Antwi was Obeng’s nephew and his lieutenant in the palace ensemble. By any reasonable standard, he spent a lot of time moving with the royals. But even he didn’t know something as basic as the meaning of a proverb that was literally stuck to his feet most of the time.
Did the missing complexities in the music represent my own mysterious proverb, something I had not yet earned the right to learn? Was this all part of the process, by which I could only demonstrate my worth by figuring out the music on my own? Or was Obeng reluctant to teach me the missing rhythms for other reasons, yet equally reluctant to explicitly turn me down?
That’s as far as I got. Eighteen years later, the reasons for Obeng’s behavior remain as inscrutable to me in hindsight as those puzzling bommaa rhythms proved to be when I first encountered them.

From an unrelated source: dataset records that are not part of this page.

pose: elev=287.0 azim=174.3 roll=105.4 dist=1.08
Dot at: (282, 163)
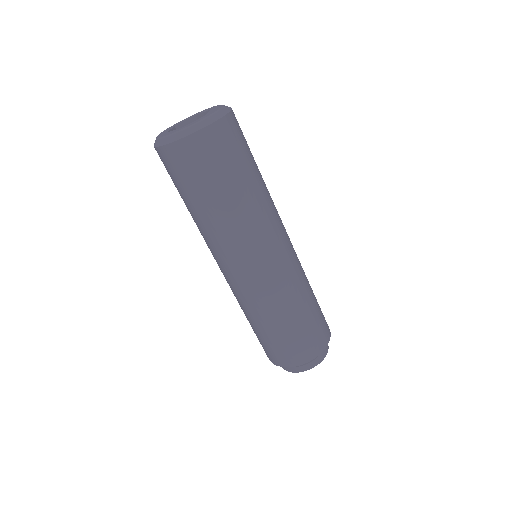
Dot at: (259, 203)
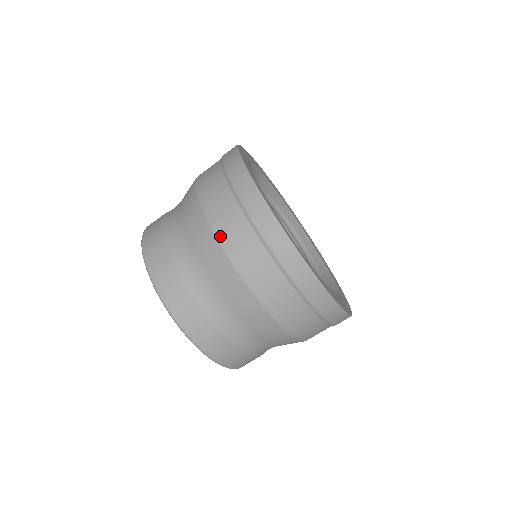
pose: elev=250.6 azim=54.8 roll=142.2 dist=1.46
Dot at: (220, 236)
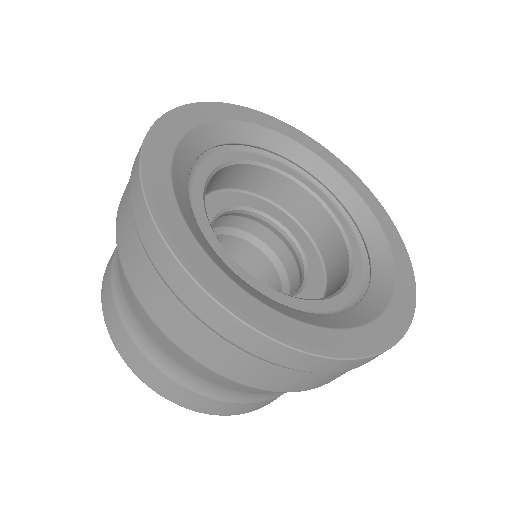
Dot at: (117, 216)
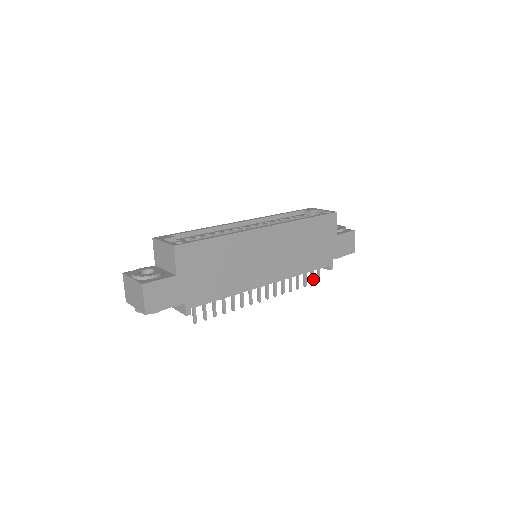
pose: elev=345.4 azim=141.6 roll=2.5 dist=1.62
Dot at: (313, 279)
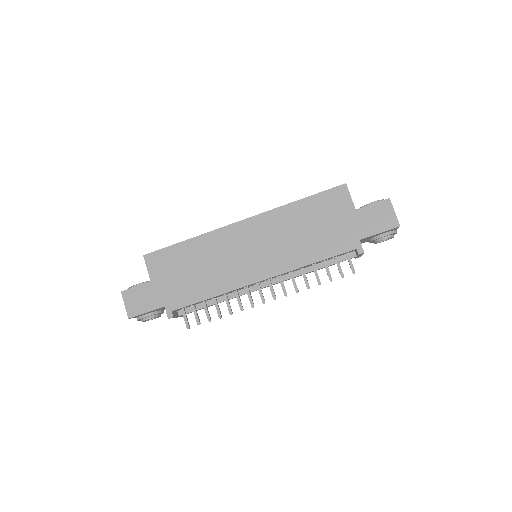
Dot at: occluded
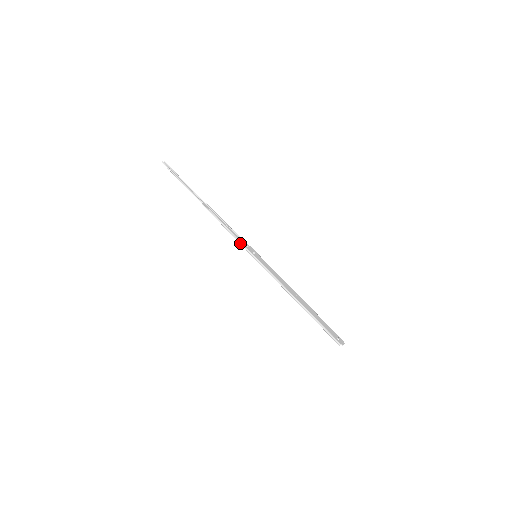
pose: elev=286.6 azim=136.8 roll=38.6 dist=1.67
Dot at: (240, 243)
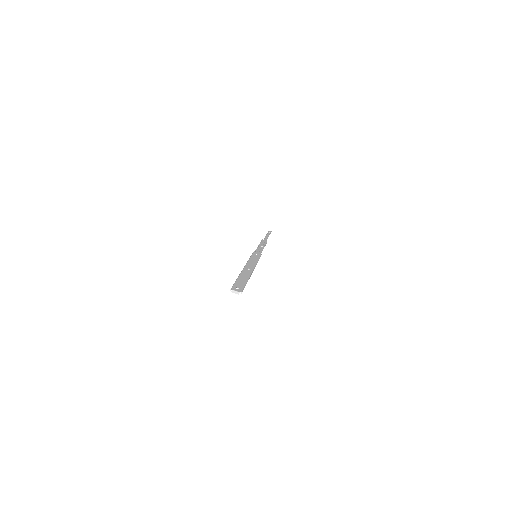
Dot at: occluded
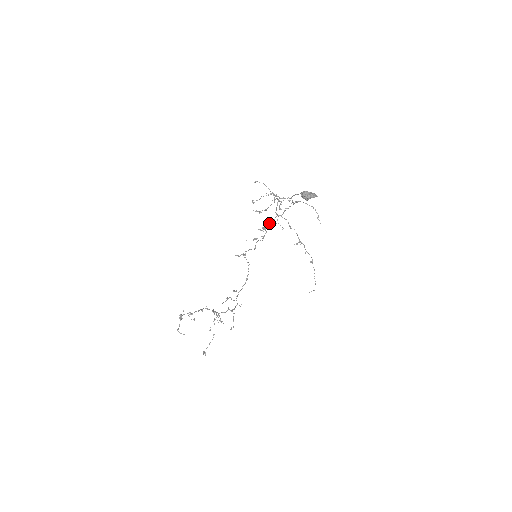
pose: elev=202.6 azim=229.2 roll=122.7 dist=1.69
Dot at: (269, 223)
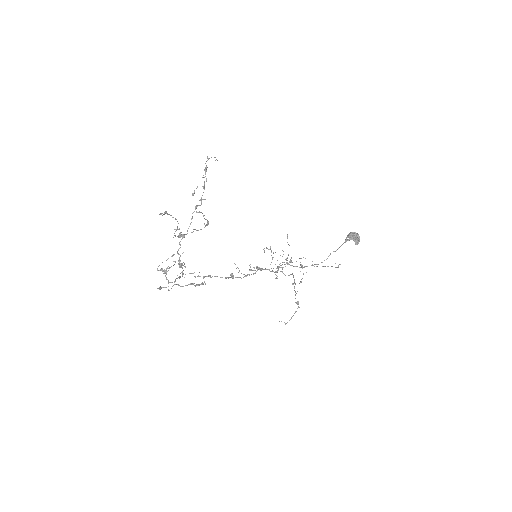
Dot at: occluded
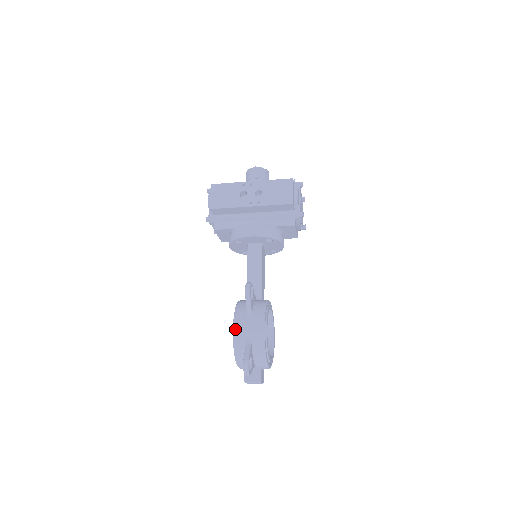
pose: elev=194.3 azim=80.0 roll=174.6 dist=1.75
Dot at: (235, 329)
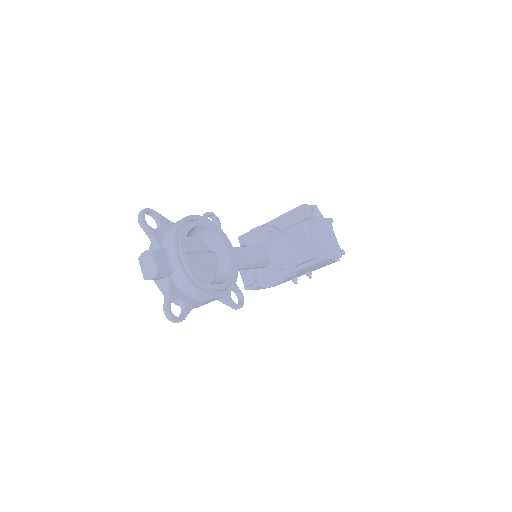
Dot at: occluded
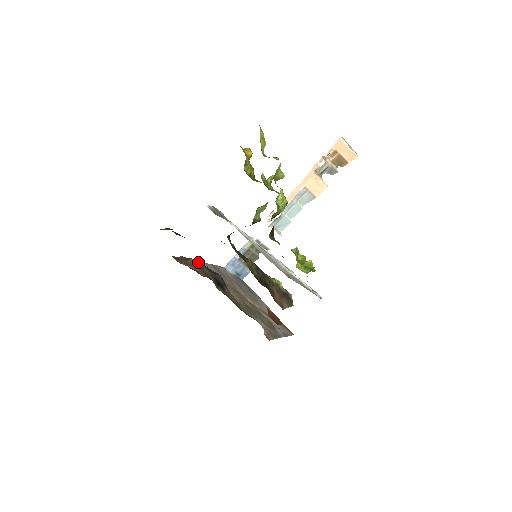
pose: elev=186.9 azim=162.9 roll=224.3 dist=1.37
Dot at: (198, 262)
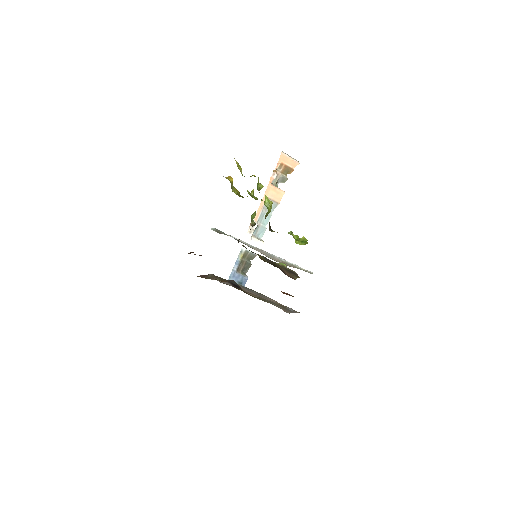
Dot at: occluded
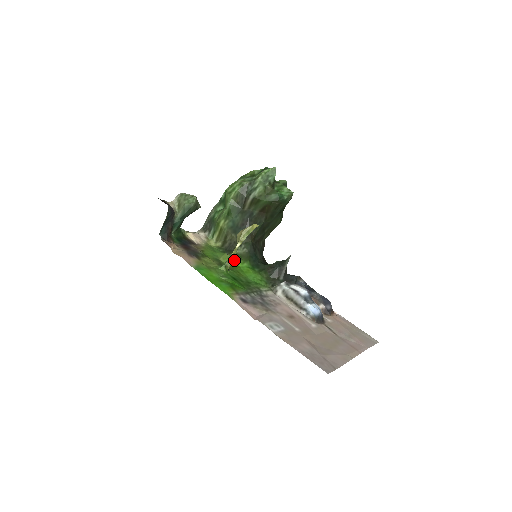
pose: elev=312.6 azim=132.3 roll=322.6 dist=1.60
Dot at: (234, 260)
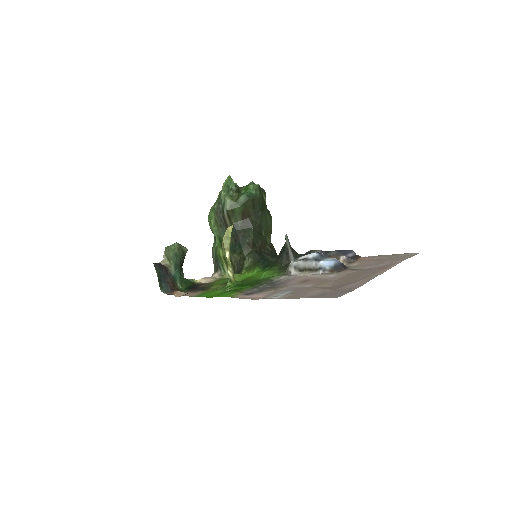
Dot at: (245, 274)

And that is a lesson in itself.
As a musician and an ethnomusicologist, I assumed that with enough time and effort, I’d eventually grok both the music and the musical behavior of our hosts. In a way, I had to believe this; doing so was central to my own sense of identity, as it probably would be to anyone doing fieldwork in cultural anthropology. Certainly, none of my mentors in graduate school had raised the possibility that I (or anyone else, for that matter) might be confronted by a group of people whose music and motives would prove so stubbornly resistant to analysis and explication. In this age of extreme interconnectedness, when once-remote lands are only a cheap flight or a webpage away, it is tempting to think that all barriers to cross-cultural understanding are gradually disappearing; that there are no longer such things as strangers, just people we have not yet Googled or seen on the Discovery Channel.
This is an illusion. Make no mistake: There are plenty of people, living in plenty of places, who remain giant puzzles to us, cheap airfare or no. And that is by no means a bad thing. Quite the opposite—it is a testament to the range of human diversity, and to the limits of human understanding. My experiences in Aburi may have been frustrating, but I learned a lot. I no longer assume that all barriers to cross-cultural communication can be overcome. Nor do I assume that I can really, truly get into someone else’s head and see (or hear) the world as they do by sheer force of reason and will—including my own friends and family.
For these reasons, and also for the sheer intensity of our time there—we witnessed animal sacrifice and spirit possession, encountered cultural riches and material poverty rarely seen in the West, and suffered radical culture shock of a sort neither of us had experienced before, and haven’t again since—Aburi still fills me with a sense of awe. And I know that Ingrid feels the same way. When we talk about the things that shaped us as individuals and as a couple, we always return to Ghana, and the mystery of those bommaa rhythms.
Alexander Gelfand is a freelance writer and recovering ethnomusicologist based in New York City. He is working on a memoir of his time in Ghana.